Roberto Mancini torna a parlare dopo la sconfitta rimediata al San Paolo. Partita che ha tolto la vetta all’Inter, ma non la fiducia nei propri mezzi.

Anzi, proprio a partire dalla gara di Napoli il tecnico nerazzurro ha tratto ottimismo per il prosieguo del campionato. Una rinnovata consapevolezza della struttura della rosa, che, secondo Mancini, può giocarsela con tutti.

A Napoli avrei voluto vincere con uno striminzito 1-0, invece è andata così”, le parole di Mancini “abbiamo però dimostrato di potercela giocare con squadre più attrezzate di noi (alla faccia dei 100 milioni di euro messi sul piatto nell’ultima sessione di mercato, ndr)”

“Alla fine non si sa mai, in questo campionato non è detto che vinca la più forte. E’ un torneo in cui domina l’equilibrio. La quota scudetto quest’anno sarà più bassa rispetto agli anni scorsi”.

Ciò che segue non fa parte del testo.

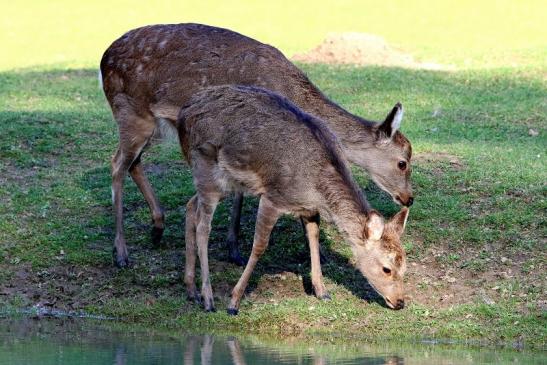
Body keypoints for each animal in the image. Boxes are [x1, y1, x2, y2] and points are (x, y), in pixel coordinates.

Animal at [100, 22, 414, 268]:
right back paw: (121, 253)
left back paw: (157, 227)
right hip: (131, 112)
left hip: (154, 125)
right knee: (116, 164)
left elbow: (240, 193)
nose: (409, 198)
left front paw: (234, 248)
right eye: (403, 162)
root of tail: (104, 58)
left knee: (134, 162)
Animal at [178, 84, 408, 312]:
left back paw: (191, 290)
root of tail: (183, 114)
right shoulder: (273, 197)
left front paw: (321, 291)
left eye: (404, 265)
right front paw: (234, 302)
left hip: (227, 183)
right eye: (386, 268)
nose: (400, 302)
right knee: (203, 228)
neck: (317, 191)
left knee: (190, 206)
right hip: (205, 167)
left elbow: (313, 239)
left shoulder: (308, 208)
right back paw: (208, 299)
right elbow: (259, 246)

Cosa è accaduto a Napoli? Al di là della sfortuna finale, Mancini spiega cosa è accaduto: “Dopo aver preso il primo gol la squadra ha arretrato il baricentro, dopotutto le grandi squadre hanno bisogno di tutti i calciatori per difendersi. Icardi per questo è rimasto isolato. Una volta rimasti in 10 ho dovuto cambiare”. Periodo no per l’argentino, ma Mancini prevede: “Tra poco tornerà a segnare con continuità, vedrete”.

“A Napoli mi è piaciuto il fatto che la squadra non si è arresa neanche sul 2-0 a sfavore e con un uomo in meno. Ha continuato ad attaccare a testa bassa“.

Ora c’è il Genoa. Chi giocherà contro i rossoblù? Nagatomo squalificato, Perisic in dubbio “ma ce la farà nonostante lo stato febbrile di questi gorni. Handanovic, Miranda, Murillo, Melo e Jovetic andranno in campo”.